Exercise:
How do the lines below between the ones holding "Testimonio Cliente➡️" and "Takipte Kalın", inclusive, read? Give them again exactly, with no other lines.

━━━━━━━━━━━━━━━━━━━━━━━━━━━━━━

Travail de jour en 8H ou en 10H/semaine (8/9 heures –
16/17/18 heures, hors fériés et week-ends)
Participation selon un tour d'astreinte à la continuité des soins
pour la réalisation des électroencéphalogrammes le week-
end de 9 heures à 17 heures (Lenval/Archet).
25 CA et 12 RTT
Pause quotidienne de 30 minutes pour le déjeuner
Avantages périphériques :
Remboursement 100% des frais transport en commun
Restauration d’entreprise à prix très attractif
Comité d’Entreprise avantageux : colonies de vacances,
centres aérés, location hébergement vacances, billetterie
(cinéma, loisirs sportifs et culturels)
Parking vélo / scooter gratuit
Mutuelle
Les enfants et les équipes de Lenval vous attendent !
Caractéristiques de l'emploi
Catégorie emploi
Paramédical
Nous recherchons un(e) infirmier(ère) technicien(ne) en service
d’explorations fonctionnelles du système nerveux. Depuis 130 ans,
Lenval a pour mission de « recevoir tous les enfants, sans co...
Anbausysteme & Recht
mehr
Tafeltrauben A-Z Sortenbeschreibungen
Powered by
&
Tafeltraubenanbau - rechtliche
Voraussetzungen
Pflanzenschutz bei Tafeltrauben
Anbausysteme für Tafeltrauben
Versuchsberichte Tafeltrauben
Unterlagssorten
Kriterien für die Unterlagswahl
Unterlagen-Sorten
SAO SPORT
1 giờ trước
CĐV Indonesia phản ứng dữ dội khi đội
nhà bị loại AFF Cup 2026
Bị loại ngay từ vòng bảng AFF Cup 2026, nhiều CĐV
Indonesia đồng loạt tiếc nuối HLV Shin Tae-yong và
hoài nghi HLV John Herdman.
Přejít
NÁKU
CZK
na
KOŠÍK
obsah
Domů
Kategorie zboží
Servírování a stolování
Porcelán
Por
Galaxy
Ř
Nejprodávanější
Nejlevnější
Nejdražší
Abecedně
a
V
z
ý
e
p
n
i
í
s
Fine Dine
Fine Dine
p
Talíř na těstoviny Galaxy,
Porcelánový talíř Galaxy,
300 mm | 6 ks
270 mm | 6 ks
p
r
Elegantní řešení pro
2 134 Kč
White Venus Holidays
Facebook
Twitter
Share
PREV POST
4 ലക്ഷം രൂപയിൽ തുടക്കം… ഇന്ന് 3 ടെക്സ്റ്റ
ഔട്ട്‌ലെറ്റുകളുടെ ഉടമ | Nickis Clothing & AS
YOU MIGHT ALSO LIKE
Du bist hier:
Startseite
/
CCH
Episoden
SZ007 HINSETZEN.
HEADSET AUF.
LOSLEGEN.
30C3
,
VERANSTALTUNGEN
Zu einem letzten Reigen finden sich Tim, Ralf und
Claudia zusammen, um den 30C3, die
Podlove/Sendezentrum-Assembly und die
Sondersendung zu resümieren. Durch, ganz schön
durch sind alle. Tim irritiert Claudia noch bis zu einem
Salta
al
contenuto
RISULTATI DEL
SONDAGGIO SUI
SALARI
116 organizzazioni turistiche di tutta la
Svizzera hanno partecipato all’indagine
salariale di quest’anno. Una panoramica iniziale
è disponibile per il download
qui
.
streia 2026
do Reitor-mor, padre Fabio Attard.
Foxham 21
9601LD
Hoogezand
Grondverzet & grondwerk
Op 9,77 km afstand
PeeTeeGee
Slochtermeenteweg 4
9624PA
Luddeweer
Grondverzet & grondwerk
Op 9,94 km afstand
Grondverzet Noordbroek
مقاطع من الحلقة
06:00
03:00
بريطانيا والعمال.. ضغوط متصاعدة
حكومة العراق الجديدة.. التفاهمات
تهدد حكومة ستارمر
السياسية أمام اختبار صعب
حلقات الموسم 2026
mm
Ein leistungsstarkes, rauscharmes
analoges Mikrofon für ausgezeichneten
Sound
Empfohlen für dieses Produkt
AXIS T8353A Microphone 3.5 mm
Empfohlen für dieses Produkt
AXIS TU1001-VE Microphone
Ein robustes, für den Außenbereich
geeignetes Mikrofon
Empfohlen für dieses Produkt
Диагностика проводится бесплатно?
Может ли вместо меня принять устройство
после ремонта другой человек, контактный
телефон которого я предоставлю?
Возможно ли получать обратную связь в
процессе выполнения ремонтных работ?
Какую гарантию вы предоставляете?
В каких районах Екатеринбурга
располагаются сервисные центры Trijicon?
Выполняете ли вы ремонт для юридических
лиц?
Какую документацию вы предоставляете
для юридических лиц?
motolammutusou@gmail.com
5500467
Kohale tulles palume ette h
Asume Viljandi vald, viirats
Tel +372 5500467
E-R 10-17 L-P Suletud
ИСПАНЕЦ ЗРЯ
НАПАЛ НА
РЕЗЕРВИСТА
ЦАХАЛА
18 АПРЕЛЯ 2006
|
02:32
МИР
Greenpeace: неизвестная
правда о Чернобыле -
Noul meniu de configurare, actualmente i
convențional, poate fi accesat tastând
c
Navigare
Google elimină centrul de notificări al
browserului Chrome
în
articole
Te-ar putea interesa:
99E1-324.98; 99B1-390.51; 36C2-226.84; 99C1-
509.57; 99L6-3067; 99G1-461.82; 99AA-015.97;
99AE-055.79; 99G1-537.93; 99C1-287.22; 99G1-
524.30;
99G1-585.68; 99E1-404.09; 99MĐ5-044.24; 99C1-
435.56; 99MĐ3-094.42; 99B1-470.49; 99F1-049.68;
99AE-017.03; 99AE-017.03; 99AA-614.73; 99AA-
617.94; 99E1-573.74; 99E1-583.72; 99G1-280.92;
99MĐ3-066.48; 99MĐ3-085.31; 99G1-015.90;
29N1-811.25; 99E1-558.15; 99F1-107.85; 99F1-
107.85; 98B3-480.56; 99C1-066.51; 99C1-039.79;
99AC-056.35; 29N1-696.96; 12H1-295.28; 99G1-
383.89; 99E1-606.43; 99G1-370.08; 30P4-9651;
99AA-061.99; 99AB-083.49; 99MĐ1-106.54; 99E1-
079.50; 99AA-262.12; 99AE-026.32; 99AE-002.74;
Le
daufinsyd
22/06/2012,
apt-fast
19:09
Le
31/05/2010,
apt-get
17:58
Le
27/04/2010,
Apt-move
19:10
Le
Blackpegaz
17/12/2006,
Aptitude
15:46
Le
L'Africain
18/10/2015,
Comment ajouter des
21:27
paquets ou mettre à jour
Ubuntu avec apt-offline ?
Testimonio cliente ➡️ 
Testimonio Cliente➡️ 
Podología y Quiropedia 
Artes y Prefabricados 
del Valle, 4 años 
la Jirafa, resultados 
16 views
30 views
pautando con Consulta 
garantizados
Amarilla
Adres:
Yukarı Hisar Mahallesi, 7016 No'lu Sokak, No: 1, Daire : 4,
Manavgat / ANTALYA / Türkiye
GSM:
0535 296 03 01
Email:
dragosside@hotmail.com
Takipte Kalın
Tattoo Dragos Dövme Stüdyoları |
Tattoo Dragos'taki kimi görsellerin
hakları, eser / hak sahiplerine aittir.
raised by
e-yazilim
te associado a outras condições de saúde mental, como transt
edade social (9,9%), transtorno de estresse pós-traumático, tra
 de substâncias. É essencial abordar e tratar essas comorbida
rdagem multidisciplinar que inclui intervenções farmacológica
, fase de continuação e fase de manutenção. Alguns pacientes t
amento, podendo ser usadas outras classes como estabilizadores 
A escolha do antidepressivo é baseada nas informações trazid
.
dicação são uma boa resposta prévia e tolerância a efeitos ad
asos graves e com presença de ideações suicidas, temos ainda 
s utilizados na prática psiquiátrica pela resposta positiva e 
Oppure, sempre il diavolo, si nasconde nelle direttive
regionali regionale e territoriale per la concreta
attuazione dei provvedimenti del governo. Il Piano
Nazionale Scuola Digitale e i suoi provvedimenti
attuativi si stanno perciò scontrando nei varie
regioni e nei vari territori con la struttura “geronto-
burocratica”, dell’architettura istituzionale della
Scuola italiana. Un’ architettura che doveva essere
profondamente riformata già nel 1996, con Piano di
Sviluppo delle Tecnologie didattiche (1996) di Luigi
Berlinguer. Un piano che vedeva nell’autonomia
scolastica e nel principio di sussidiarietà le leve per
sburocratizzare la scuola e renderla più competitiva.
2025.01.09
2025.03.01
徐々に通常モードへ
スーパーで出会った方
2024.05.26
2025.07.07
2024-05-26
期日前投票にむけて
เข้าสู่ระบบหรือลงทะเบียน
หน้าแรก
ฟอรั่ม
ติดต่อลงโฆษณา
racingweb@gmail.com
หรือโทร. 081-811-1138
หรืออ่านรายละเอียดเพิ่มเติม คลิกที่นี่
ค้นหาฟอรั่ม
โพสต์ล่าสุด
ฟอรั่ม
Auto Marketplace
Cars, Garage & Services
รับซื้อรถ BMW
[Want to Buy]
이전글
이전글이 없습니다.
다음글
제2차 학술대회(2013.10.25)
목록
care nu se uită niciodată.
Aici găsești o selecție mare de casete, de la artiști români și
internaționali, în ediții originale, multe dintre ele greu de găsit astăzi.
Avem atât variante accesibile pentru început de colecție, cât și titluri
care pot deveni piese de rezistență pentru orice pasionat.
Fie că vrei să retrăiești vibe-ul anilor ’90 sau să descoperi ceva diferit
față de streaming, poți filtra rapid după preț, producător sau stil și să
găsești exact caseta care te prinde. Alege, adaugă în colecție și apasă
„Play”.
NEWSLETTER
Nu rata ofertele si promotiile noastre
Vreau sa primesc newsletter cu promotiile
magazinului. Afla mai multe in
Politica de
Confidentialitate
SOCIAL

━━━━━━━━━━━━━━━━━━━━━━━━━━━━━━

Written response:
Testimonio Cliente➡️ 
Podología y Quiropedia 
Artes y Prefabricados 
del Valle, 4 años 
la Jirafa, resultados 
16 views
30 views
pautando con Consulta 
garantizados
Amarilla
Adres:
Yukarı Hisar Mahallesi, 7016 No'lu Sokak, No: 1, Daire : 4,
Manavgat / ANTALYA / Türkiye
GSM:
0535 296 03 01
Email:
dragosside@hotmail.com
Takipte Kalın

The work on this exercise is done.